##### Input records #####

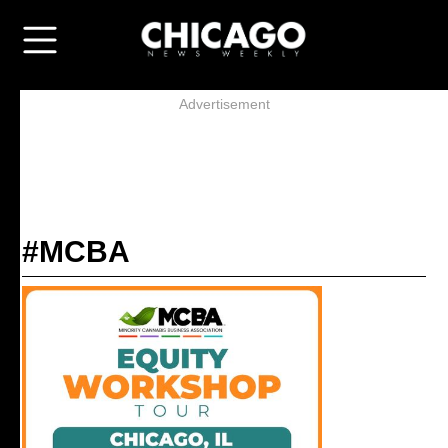
Advertisement
#MCBA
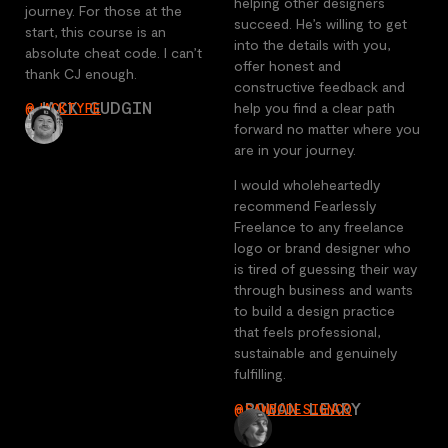
helping other designers
journey. For those at the
succeed. He’s willing to get
start, this course is an
into the details with you,
absolute cheat code. I can’t
offer honest and
thank CJ enough.
constructive feedback and
-JACK GUDGIN
help you find a clear path
@JACKTYPE
forward no matter where you
are in your journey.
I would wholeheartedly
recommend Fearlessly
Freelance to any freelance
logo or brand designer who
is tired of guessing their way
through business and wants
to build a design practice
that feels professional,
sustainable and genuinely
fulfilling.
-ROWAN LEARY
@SAWBODESIGNCO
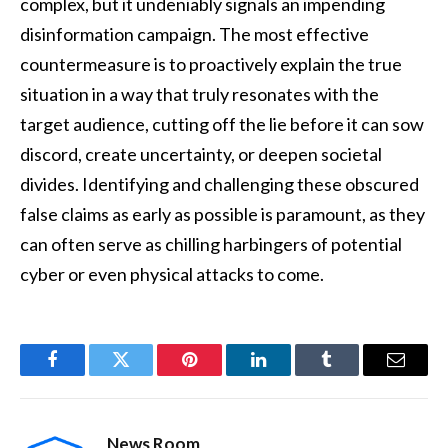
complex, but it undeniably signals an impending
disinformation campaign. The most effective
countermeasure is to proactively explain the true
situation in a way that truly resonates with the
target audience, cutting off the lie before it can sow
discord, create uncertainty, or deepen societal
divides. Identifying and challenging these obscured
false claims as early as possible is paramount, as they
can often serve as chilling harbingers of potential
cyber or even physical attacks to come.
Facebook
Twitter
Pinterest
LinkedIn
Tumblr
Email
News Room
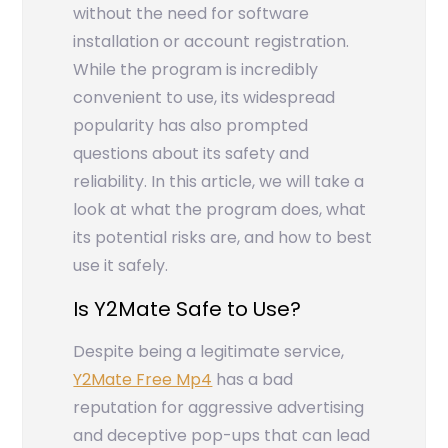
without the need for software
installation or account registration.
While the program is incredibly
convenient to use, its widespread
popularity has also prompted
questions about its safety and
reliability. In this article, we will take a
look at what the program does, what
its potential risks are, and how to best
use it safely.
Is Y2Mate Safe to Use?
Despite being a legitimate service,
Y2Mate Free Mp4
has a bad
reputation for aggressive advertising
and deceptive pop-ups that can lead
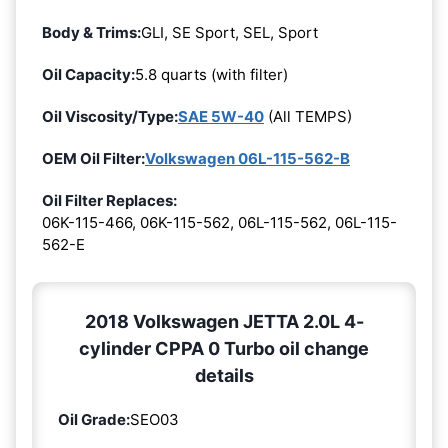
Body & Trims:
GLI, SE Sport, SEL, Sport
Oil Capacity:
5.8 quarts (with filter)
Oil Viscosity/Type:
SAE 5W-40
(All TEMPS)
OEM Oil Filter:
Volkswagen 06L-115-562-B
Oil Filter Replaces:
06K-115-466, 06K-115-562, 06L-115-562, 06L-115-
562-E
2018 Volkswagen JETTA 2.0L 4-
cylinder CPPA 0 Turbo oil change
details
Oil Grade:
SEO03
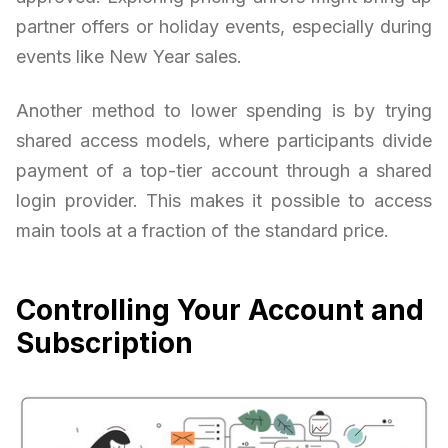
partner offers or holiday events, especially during
events like New Year sales.
Another method to lower spending is by trying
shared access models, where participants divide
payment of a top-tier account through a shared
login provider. This makes it possible to access
main tools at a fraction of the standard price.
Controlling Your Account and
Subscription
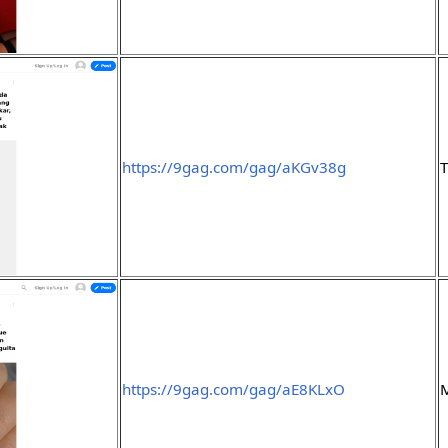
https://9gag.com/gag/aKGv38g
https://9gag.com/gag/aE8KLxO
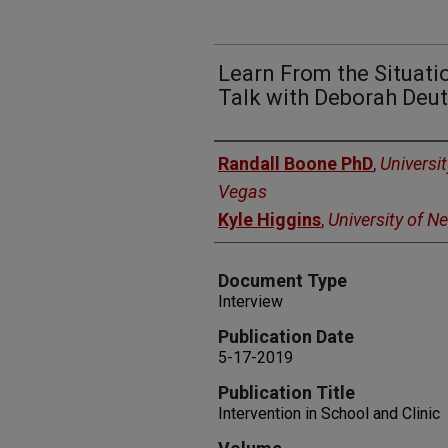
Learn From the Situat
Talk with Deborah Deu
Authors
Randall Boone PhD
,
Universi
Vegas
Kyle Higgins
,
University of N
Document Type
Interview
Publication Date
5-17-2019
Publication Title
Intervention in School and Clinic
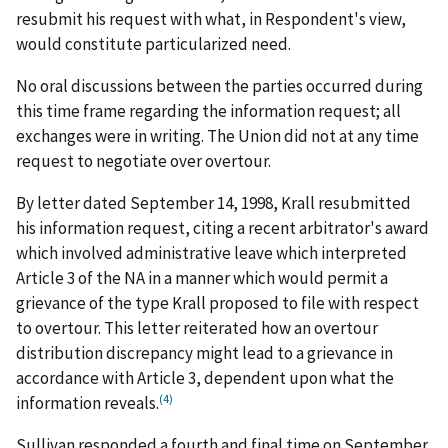
resubmit his request with what, in Respondent's view,
would constitute particularized need.
No oral discussions between the parties occurred during
this time frame regarding the information request; all
exchanges were in writing. The Union did not at any time
request to negotiate over overtour.
By letter dated September 14, 1998, Krall resubmitted
his information request, citing a recent arbitrator's award
which involved administrative leave which interpreted
Article 3 of the NA in a manner which would permit a
grievance of the type Krall proposed to file with respect
to overtour. This letter reiterated how an overtour
distribution discrepancy might lead to a grievance in
accordance with Article 3, dependent upon what the
(4)
information reveals.
Sullivan responded a fourth and final time on September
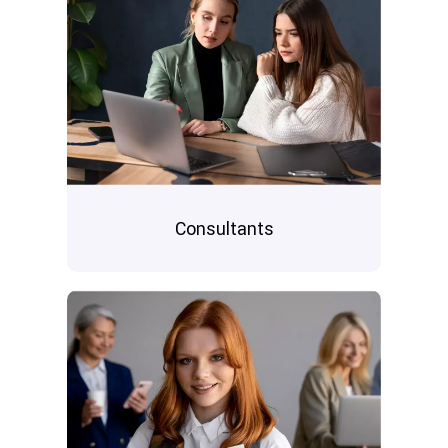
Consultants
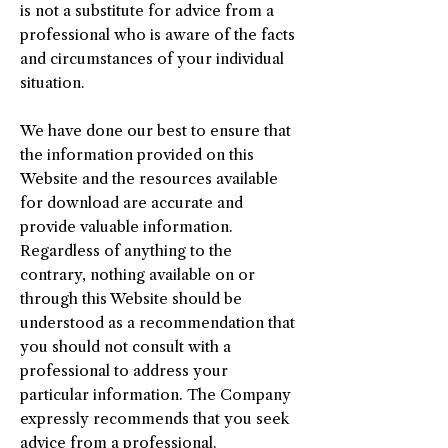
is not a substitute for advice from a
professional who is aware of the facts
and circumstances of your individual
situation.
We have done our best to ensure that
the information provided on this
Website and the resources available
for download are accurate and
provide valuable information.
Regardless of anything to the
contrary, nothing available on or
through this Website should be
understood as a recommendation that
you should not consult with a
professional to address your
particular information. The Company
expressly recommends that you seek
advice from a professional.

#####

Problem to work on
Check all the records above and select each line where the string "available" is found.

Response for this exercise
Website and the resources available
contrary, nothing available on or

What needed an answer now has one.